- **PROVIDED INFORMATION**
· · · · · · ·

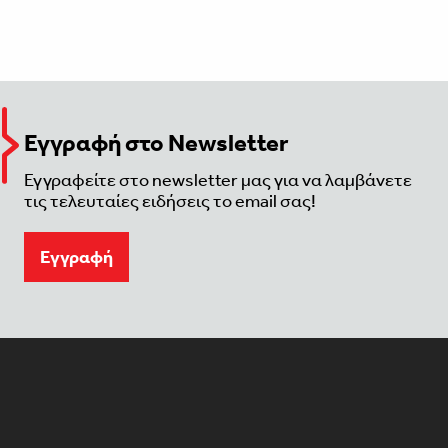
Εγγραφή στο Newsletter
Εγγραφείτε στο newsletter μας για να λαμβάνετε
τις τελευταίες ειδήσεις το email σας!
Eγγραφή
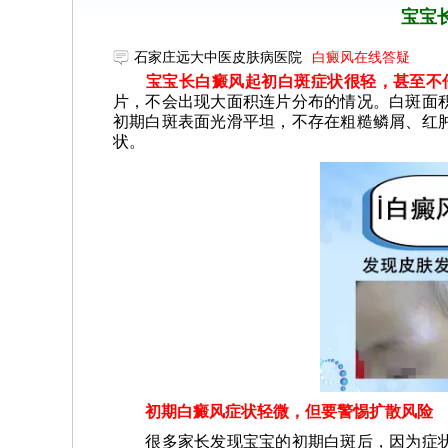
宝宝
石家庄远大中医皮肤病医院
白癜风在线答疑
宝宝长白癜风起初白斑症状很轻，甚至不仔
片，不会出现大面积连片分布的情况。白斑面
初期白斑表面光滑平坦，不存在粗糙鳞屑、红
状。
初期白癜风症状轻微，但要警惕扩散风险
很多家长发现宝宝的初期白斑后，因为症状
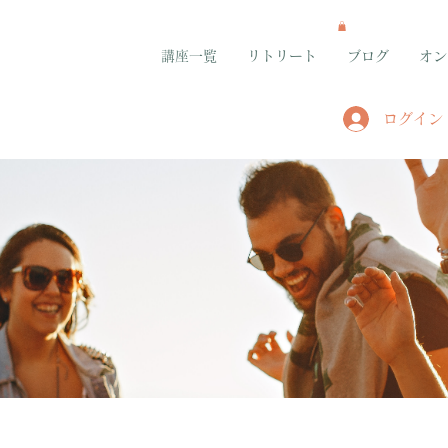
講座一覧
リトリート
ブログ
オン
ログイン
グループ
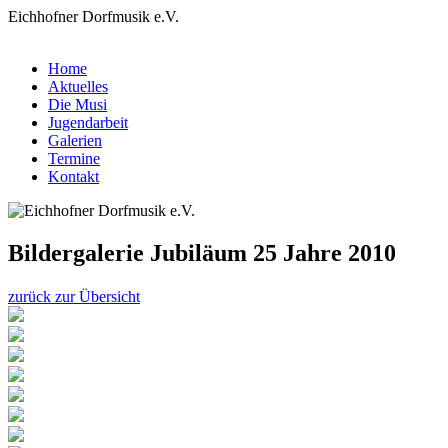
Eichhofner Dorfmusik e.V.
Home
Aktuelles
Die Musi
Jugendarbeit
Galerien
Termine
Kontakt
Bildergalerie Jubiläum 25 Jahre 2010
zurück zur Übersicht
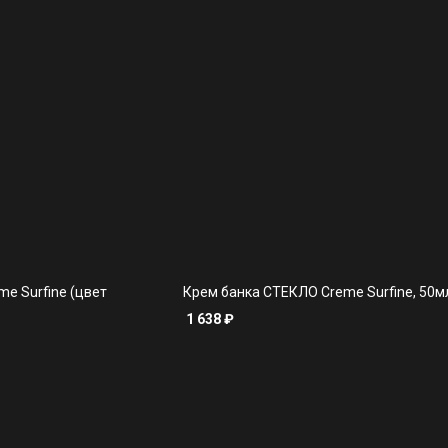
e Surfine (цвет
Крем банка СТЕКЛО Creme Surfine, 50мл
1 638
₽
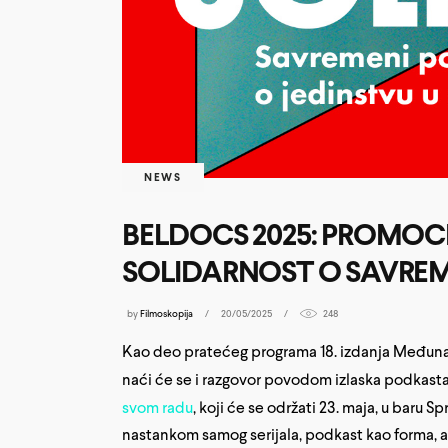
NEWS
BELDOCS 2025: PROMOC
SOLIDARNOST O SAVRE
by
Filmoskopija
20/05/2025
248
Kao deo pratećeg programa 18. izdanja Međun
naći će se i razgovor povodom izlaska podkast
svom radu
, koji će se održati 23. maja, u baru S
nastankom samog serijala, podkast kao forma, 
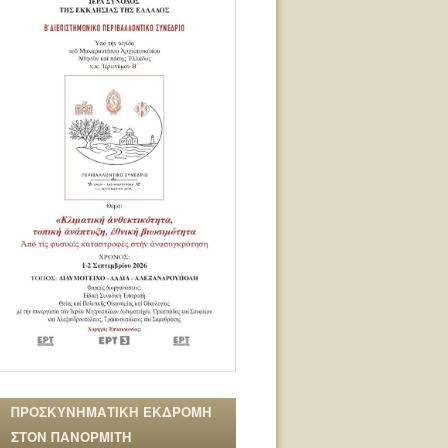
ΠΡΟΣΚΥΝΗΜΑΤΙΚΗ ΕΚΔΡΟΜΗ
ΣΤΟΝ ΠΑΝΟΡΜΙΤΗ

· · · · · · ·

- **ASSIGNED TASK**
Scan the entries above for the word "Surfine", then copy every line in which it occurs.

- **ANSWER FOR THIS EXERCISE**
e Surfine (цвет
Крем банка СТЕКЛО Creme Surfine, 50мл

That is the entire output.